Romania still has around EUR 1 billion in untapped state aid funds, and local companies must submit projects by early spring to benefit from these financing facilities, said experts during the Access to Finance workshop organized by Business Review last week.
The government is planning new schemes starting in July 2014, although the allotted funding and criteria are still under consideration.
According to Iulian Sorescu, associated partner and head of the financial department at Noerr Finance & Tax, the new schemes should in theory continue to focus on manufacturing and innovative/high value added services, as authorities aim to support the creation of new jobs.
“It is very possible that the new financing percentages will not be as generous as they currently are, namely 40 percent in Bucharest region and 50 percent for the rest of the country, but will be lower,” said Sorescu.
Going forward, the EU state aid plans to put in place new regulations that could facilitate SMEs’ access to state aid, ahead of multinationals’.
State aid split into three schemes
The Romanian authorities put in place two state aid schemes worth a combined EUR 1.6 billion back in 2008, which were linked to the level of investment and the number of new jobs created. They focused mainly on manufacturing, although investments in medical and tourism sectors were also accepted.

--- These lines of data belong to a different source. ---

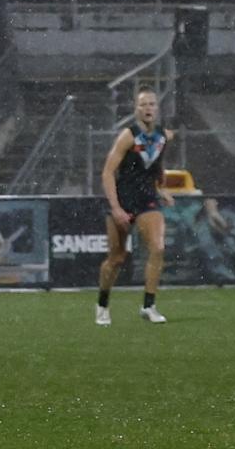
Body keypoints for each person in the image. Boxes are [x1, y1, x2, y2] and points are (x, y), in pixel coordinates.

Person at [95, 87, 176, 326]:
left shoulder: (163, 136)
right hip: (123, 199)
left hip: (147, 199)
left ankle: (148, 306)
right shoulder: (128, 136)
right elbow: (108, 173)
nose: (148, 108)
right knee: (117, 258)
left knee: (158, 248)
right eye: (143, 105)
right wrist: (116, 208)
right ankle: (102, 303)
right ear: (136, 110)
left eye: (152, 104)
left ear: (157, 109)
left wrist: (161, 189)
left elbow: (156, 165)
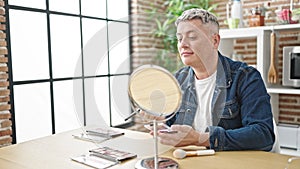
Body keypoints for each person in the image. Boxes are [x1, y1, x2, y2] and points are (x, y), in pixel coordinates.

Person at [146, 8, 275, 151]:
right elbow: (172, 127)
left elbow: (263, 135)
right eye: (179, 38)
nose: (182, 44)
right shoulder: (177, 80)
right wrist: (161, 125)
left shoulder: (246, 77)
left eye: (192, 37)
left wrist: (201, 139)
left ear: (214, 41)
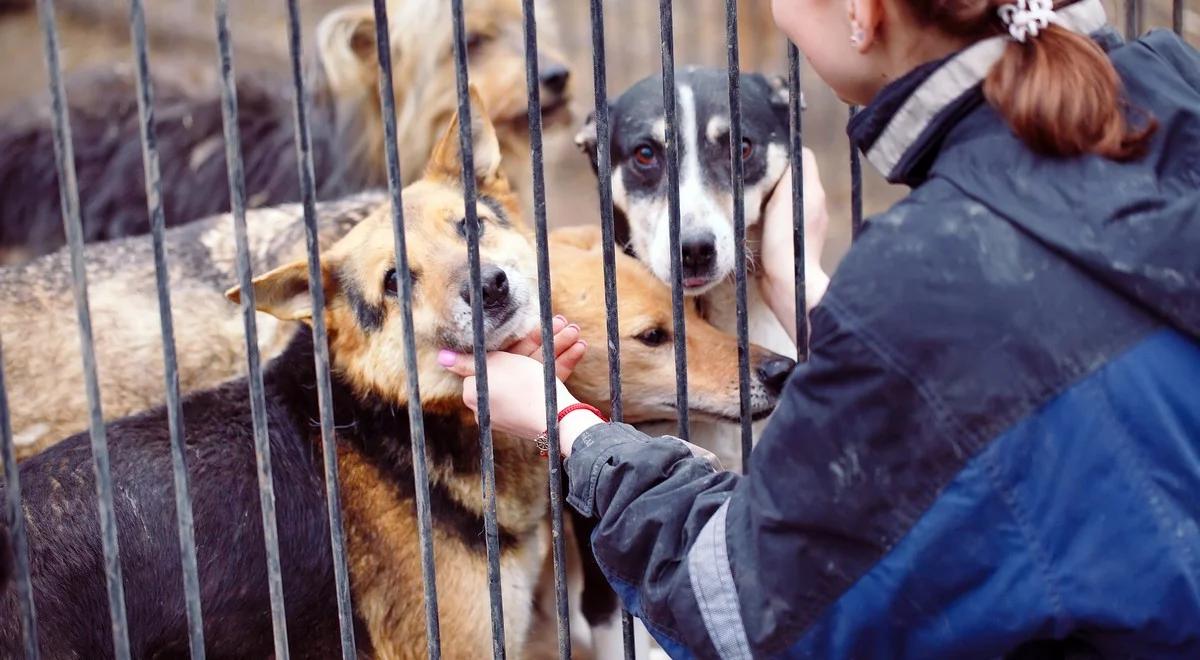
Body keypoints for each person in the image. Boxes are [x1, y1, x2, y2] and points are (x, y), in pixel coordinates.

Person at [440, 0, 1200, 655]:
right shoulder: (1172, 90)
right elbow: (967, 394)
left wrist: (564, 424)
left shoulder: (925, 270)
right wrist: (798, 281)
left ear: (861, 16)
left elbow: (744, 613)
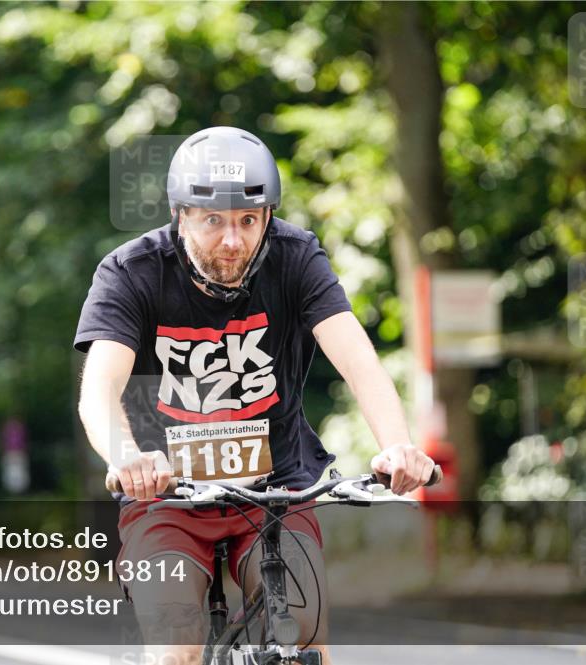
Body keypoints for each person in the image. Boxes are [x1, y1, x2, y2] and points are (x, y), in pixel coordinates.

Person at [75, 126, 437, 665]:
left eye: (248, 220)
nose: (232, 240)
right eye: (213, 220)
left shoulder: (296, 258)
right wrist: (128, 458)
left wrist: (398, 445)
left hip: (276, 490)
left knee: (306, 637)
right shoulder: (132, 273)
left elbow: (360, 364)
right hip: (166, 494)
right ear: (181, 215)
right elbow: (99, 391)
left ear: (268, 216)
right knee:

One of the schemes, regulated by GD 753/2008, applies to investments over EUR 100 million that create 500 new jobs. This has seen limited success as out of the overall budget of EUR 575 million, a little over EUR 100 million has been accessed by companies.
A second scheme, regulated by GD 1680/2008, applying to investments ranging from EUR 5 million to over EUR 30 million, with different job creation thresholds, has proved to be very popular with close to half of the funding having been taken up.
Under these two facilities, companies can use state aid to cover investments in assets such as productive buildings, machines, equipments or licenses.
A new scheme worth EUR 136 million, regulated by GD 797/2012, was rolled out in 2012, focusing on innovative investments and targeting the IT&C and R&D sectors, and around half of the funds have been allocated. This facility allows companies creating over 200 new jobs to get finance for the gross salary and all related taxes for two consecutive years.
Sorescu explained that it takes a minimum of three to five months before financing approval is obtained. He therefore advised companies to prepare the application and submit the Financing Request to Ministry of Public Finances as soon as possible, so as to be enrolled under the current scheme.
Under state aid law GD 1680/2008, the maximum financing level for Bucharest stands at over EUR 22.5 million, while outside Bucharest is over EUR 28.1 million.
Firms that make investments backed by state aid will undergo a five-year monitoring period, during which the authorities will check the main parameters of the investment such as turnover, profit, taxes paid to state budget, number of employees. In fact, the local state mechanism is designed so that the government recovers the grants through the taxes it collects from companies using this facility.
How to apply for state aid
Noerr representatives explained that the main documents to be included in the state aid application are the technical and economic study (or a business plan for innovative projects) and an investment plan. Beside them, a business model for existing and future period and a statement of workplaces to be created, alongside a presentation of the impact of the project in the region are needed.
The role of a professional consultant that guide the company during the application process is not only to ensure that the state aid application fulfills the legal criteria, but also to structure and implement the concept of the investment project into the application.
According to Sebastian Popescu, financial advisor & auditor at Noerr Finance & Tax, the technical and economic study runs to 100-200 pages and has a similar structure for both production and innovative projects.
Sorescu added that the investment for scheme for IT&C scheme can be implemented in several locations, while the investment in production fields should be realized in a single location.
Noerr says that their state aid portfolio amounts to investment projects of about EUR 700 million which created more than 5,000 jobs in various sectors.
For instance, it assisted Premium AEROTEC, a company of the EADS/Airbus Group, in taking out EUR 18 million for a EUR 90 million greenfield investment in Romania. Most of the successful projects were in the automotive sector, the French car parts maker Valeo and German automotive producer Continental being only some examples with EUR 9 million and respectively EUR 11,7 million state aid obtained to expand local production.